» Your assignment
Rewrite the listing below, putting "is displaying at present" in place of each occurrence of "currently shows" and leaving all other text unaltered.

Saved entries
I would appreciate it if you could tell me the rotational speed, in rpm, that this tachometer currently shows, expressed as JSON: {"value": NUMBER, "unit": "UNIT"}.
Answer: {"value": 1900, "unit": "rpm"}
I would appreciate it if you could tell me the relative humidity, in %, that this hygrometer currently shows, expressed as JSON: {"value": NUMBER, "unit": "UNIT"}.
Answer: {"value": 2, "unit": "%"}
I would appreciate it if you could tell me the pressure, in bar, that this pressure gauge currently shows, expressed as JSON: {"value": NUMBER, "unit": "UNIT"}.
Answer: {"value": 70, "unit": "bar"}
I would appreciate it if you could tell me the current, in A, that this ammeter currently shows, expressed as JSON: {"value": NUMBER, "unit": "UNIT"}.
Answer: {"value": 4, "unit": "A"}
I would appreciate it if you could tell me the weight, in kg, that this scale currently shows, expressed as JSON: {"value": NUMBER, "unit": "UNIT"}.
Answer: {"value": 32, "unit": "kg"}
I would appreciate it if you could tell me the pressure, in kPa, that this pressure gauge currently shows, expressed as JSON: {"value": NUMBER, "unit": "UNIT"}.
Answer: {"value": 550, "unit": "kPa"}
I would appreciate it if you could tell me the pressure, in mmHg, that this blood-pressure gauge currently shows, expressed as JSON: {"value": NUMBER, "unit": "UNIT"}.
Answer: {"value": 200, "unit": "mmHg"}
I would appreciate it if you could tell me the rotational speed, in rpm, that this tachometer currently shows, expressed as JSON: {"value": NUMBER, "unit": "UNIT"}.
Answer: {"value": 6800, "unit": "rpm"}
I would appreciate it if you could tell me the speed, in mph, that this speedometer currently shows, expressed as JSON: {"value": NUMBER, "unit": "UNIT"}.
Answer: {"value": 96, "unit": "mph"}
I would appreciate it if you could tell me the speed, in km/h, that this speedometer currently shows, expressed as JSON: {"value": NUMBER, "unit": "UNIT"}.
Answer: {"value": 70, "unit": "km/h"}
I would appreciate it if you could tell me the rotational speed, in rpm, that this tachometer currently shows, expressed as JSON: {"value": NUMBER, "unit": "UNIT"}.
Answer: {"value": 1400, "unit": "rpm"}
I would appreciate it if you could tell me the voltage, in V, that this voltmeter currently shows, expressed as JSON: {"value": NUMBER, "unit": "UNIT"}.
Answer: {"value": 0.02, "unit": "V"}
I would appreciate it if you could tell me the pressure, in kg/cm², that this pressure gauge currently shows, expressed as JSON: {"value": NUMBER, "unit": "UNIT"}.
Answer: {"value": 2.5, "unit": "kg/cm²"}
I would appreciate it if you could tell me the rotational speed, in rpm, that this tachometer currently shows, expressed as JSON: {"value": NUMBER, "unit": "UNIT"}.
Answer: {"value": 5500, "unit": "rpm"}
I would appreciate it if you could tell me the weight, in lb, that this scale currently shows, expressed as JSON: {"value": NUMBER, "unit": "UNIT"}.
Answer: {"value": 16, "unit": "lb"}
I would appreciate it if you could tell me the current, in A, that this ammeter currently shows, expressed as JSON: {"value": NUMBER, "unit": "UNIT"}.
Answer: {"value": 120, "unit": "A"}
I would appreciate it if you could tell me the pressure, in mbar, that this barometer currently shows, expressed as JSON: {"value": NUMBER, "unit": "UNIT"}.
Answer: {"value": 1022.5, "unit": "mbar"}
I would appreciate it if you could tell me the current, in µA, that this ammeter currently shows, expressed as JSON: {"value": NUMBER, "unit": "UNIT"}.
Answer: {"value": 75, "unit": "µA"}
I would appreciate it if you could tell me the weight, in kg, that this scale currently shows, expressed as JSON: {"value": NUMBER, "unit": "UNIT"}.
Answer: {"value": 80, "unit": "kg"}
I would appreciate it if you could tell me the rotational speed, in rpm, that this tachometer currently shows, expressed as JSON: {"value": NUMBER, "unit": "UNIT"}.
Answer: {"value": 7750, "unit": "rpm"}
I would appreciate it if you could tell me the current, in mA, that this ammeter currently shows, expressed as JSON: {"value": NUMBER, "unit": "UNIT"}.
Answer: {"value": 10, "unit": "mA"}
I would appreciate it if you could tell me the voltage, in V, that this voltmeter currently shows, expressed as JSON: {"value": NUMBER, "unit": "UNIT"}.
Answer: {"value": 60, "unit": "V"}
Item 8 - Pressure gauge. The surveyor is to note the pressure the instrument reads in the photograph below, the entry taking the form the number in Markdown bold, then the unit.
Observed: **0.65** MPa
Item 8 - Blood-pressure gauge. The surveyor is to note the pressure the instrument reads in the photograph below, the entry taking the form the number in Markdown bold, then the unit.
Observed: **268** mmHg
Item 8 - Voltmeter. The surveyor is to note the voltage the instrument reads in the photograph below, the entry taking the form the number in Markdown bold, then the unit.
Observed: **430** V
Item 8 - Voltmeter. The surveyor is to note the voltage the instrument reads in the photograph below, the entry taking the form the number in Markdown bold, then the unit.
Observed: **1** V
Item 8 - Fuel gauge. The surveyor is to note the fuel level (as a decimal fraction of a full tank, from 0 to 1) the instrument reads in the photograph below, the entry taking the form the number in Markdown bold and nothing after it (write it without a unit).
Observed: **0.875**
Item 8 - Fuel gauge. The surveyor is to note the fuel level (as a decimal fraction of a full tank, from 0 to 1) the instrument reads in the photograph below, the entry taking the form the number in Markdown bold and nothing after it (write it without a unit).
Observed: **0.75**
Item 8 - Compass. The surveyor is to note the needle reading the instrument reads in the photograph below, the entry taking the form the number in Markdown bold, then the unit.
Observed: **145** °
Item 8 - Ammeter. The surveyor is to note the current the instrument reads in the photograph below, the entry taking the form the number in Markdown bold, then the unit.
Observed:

» Answer for the task
I would appreciate it if you could tell me the rotational speed, in rpm, that this tachometer is displaying at present, expressed as JSON: {"value": NUMBER, "unit": "UNIT"}.
Answer: {"value": 1900, "unit": "rpm"}
I would appreciate it if you could tell me the relative humidity, in %, that this hygrometer is displaying at present, expressed as JSON: {"value": NUMBER, "unit": "UNIT"}.
Answer: {"value": 2, "unit": "%"}
I would appreciate it if you could tell me the pressure, in bar, that this pressure gauge is displaying at present, expressed as JSON: {"value": NUMBER, "unit": "UNIT"}.
Answer: {"value": 70, "unit": "bar"}
I would appreciate it if you could tell me the current, in A, that this ammeter is displaying at present, expressed as JSON: {"value": NUMBER, "unit": "UNIT"}.
Answer: {"value": 4, "unit": "A"}
I would appreciate it if you could tell me the weight, in kg, that this scale is displaying at present, expressed as JSON: {"value": NUMBER, "unit": "UNIT"}.
Answer: {"value": 32, "unit": "kg"}
I would appreciate it if you could tell me the pressure, in kPa, that this pressure gauge is displaying at present, expressed as JSON: {"value": NUMBER, "unit": "UNIT"}.
Answer: {"value": 550, "unit": "kPa"}
I would appreciate it if you could tell me the pressure, in mmHg, that this blood-pressure gauge is displaying at present, expressed as JSON: {"value": NUMBER, "unit": "UNIT"}.
Answer: {"value": 200, "unit": "mmHg"}
I would appreciate it if you could tell me the rotational speed, in rpm, that this tachometer is displaying at present, expressed as JSON: {"value": NUMBER, "unit": "UNIT"}.
Answer: {"value": 6800, "unit": "rpm"}
I would appreciate it if you could tell me the speed, in mph, that this speedometer is displaying at present, expressed as JSON: {"value": NUMBER, "unit": "UNIT"}.
Answer: {"value": 96, "unit": "mph"}
I would appreciate it if you could tell me the speed, in km/h, that this speedometer is displaying at present, expressed as JSON: {"value": NUMBER, "unit": "UNIT"}.
Answer: {"value": 70, "unit": "km/h"}
I would appreciate it if you could tell me the rotational speed, in rpm, that this tachometer is displaying at present, expressed as JSON: {"value": NUMBER, "unit": "UNIT"}.
Answer: {"value": 1400, "unit": "rpm"}
I would appreciate it if you could tell me the voltage, in V, that this voltmeter is displaying at present, expressed as JSON: {"value": NUMBER, "unit": "UNIT"}.
Answer: {"value": 0.02, "unit": "V"}
I would appreciate it if you could tell me the pressure, in kg/cm², that this pressure gauge is displaying at present, expressed as JSON: {"value": NUMBER, "unit": "UNIT"}.
Answer: {"value": 2.5, "unit": "kg/cm²"}
I would appreciate it if you could tell me the rotational speed, in rpm, that this tachometer is displaying at present, expressed as JSON: {"value": NUMBER, "unit": "UNIT"}.
Answer: {"value": 5500, "unit": "rpm"}
I would appreciate it if you could tell me the weight, in lb, that this scale is displaying at present, expressed as JSON: {"value": NUMBER, "unit": "UNIT"}.
Answer: {"value": 16, "unit": "lb"}
I would appreciate it if you could tell me the current, in A, that this ammeter is displaying at present, expressed as JSON: {"value": NUMBER, "unit": "UNIT"}.
Answer: {"value": 120, "unit": "A"}
I would appreciate it if you could tell me the pressure, in mbar, that this barometer is displaying at present, expressed as JSON: {"value": NUMBER, "unit": "UNIT"}.
Answer: {"value": 1022.5, "unit": "mbar"}
I would appreciate it if you could tell me the current, in µA, that this ammeter is displaying at present, expressed as JSON: {"value": NUMBER, "unit": "UNIT"}.
Answer: {"value": 75, "unit": "µA"}
I would appreciate it if you could tell me the weight, in kg, that this scale is displaying at present, expressed as JSON: {"value": NUMBER, "unit": "UNIT"}.
Answer: {"value": 80, "unit": "kg"}
I would appreciate it if you could tell me the rotational speed, in rpm, that this tachometer is displaying at present, expressed as JSON: {"value": NUMBER, "unit": "UNIT"}.
Answer: {"value": 7750, "unit": "rpm"}
I would appreciate it if you could tell me the current, in mA, that this ammeter is displaying at present, expressed as JSON: {"value": NUMBER, "unit": "UNIT"}.
Answer: {"value": 10, "unit": "mA"}
I would appreciate it if you could tell me the voltage, in V, that this voltmeter is displaying at present, expressed as JSON: {"value": NUMBER, "unit": "UNIT"}.
Answer: {"value": 60, "unit": "V"}
Item 8 - Pressure gauge. The surveyor is to note the pressure the instrument reads in the photograph below, the entry taking the form the number in Markdown bold, then the unit.
Observed: **0.65** MPa
Item 8 - Blood-pressure gauge. The surveyor is to note the pressure the instrument reads in the photograph below, the entry taking the form the number in Markdown bold, then the unit.
Observed: **268** mmHg
Item 8 - Voltmeter. The surveyor is to note the voltage the instrument reads in the photograph below, the entry taking the form the number in Markdown bold, then the unit.
Observed: **430** V
Item 8 - Voltmeter. The surveyor is to note the voltage the instrument reads in the photograph below, the entry taking the form the number in Markdown bold, then the unit.
Observed: **1** V
Item 8 - Fuel gauge. The surveyor is to note the fuel level (as a decimal fraction of a full tank, from 0 to 1) the instrument reads in the photograph below, the entry taking the form the number in Markdown bold and nothing after it (write it without a unit).
Observed: **0.875**
Item 8 - Fuel gauge. The surveyor is to note the fuel level (as a decimal fraction of a full tank, from 0 to 1) the instrument reads in the photograph below, the entry taking the form the number in Markdown bold and nothing after it (write it without a unit).
Observed: **0.75**
Item 8 - Compass. The surveyor is to note the needle reading the instrument reads in the photograph below, the entry taking the form the number in Markdown bold, then the unit.
Observed: **145** °
Item 8 - Ammeter. The surveyor is to note the current the instrument reads in the photograph below, the entry taking the form the number in Markdown bold, then the unit.
Observed:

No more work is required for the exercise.